Sixième du général, il se réjouit à l’idée de courir bientôt à nouveau en Europe.

Il y a fait mieux que l’an passé, Philippe Gilbert. Même si ce Tour de Dubaï ne constituait pas un objectif pour le Liégeois mais juste une épreuve de reprise, le Wallon s’est bien mis en jambes en ce début de saison. Terminant vendredi cinquième de l’étape reine, au Mur de Hatta ("où il a été un peu trop court", juge Maximilian Sciandri, de son équipe BMC), où il avait terminé sixième il y a douze mois, avant de terminer ce samedi sixième du classement général. Soit quatre places de mieux qu’il y a un an.

"Ce n’est pas un mauvais résultat, a-t-il commenté. Notre début sur ce Tour de Dubaï n’avait pourtant pas été bon car nous avions perdu cinq secondes dans la première étape. Mais on s’est amélioré en tant qu’équipe, travaillant plus ensemble ensuite.
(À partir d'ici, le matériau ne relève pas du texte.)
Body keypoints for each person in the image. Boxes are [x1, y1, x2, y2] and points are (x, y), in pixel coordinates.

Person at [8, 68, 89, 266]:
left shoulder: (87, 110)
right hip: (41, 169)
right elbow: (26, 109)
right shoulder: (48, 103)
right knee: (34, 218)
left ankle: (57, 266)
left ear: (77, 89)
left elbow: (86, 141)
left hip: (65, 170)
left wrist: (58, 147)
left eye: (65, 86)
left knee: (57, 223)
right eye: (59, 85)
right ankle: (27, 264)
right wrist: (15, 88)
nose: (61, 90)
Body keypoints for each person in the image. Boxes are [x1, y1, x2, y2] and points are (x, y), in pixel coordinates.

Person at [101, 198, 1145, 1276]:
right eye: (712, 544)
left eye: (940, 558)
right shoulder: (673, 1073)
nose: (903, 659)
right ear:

C’est vraiment une jeune équipe et on doit encore apprendre à rouler ensemble. Mais cela a été dans l’ensemble une bonne semaine."

Philippe Gilbert ne va pas rester au Moyen-Orient pour y disputer le Tour du Qatar, qui commence lundi. Il va rentrer en Europe, pour enchaîner plusieurs épreuves espagnoles (le Tour de Murcie samedi prochain, la Clasica Almeria dimanche prochain, avant de prendre part à la Ruta Del Sol le 17 février).

De quoi monter progressivement en puissance en vue du week-end d’ouverture, en Belgique, avec le Nieuwsblad, et surtout des grandes classiques du printemps.

"Je pense que c’est toujours mieux pour moi de courir en Europe, où cela court de manière plus technique, analyse-t-il encore. Sur une épreuve comme le Tour de Dubaï, c’est vraiment très contrôlé et cela se termine quasiment à chaque fois au sprint. Ce n’est pas facile de faire la différence dans ce type de course. Les courses espagnoles seront plus techniques, ce que je préfère."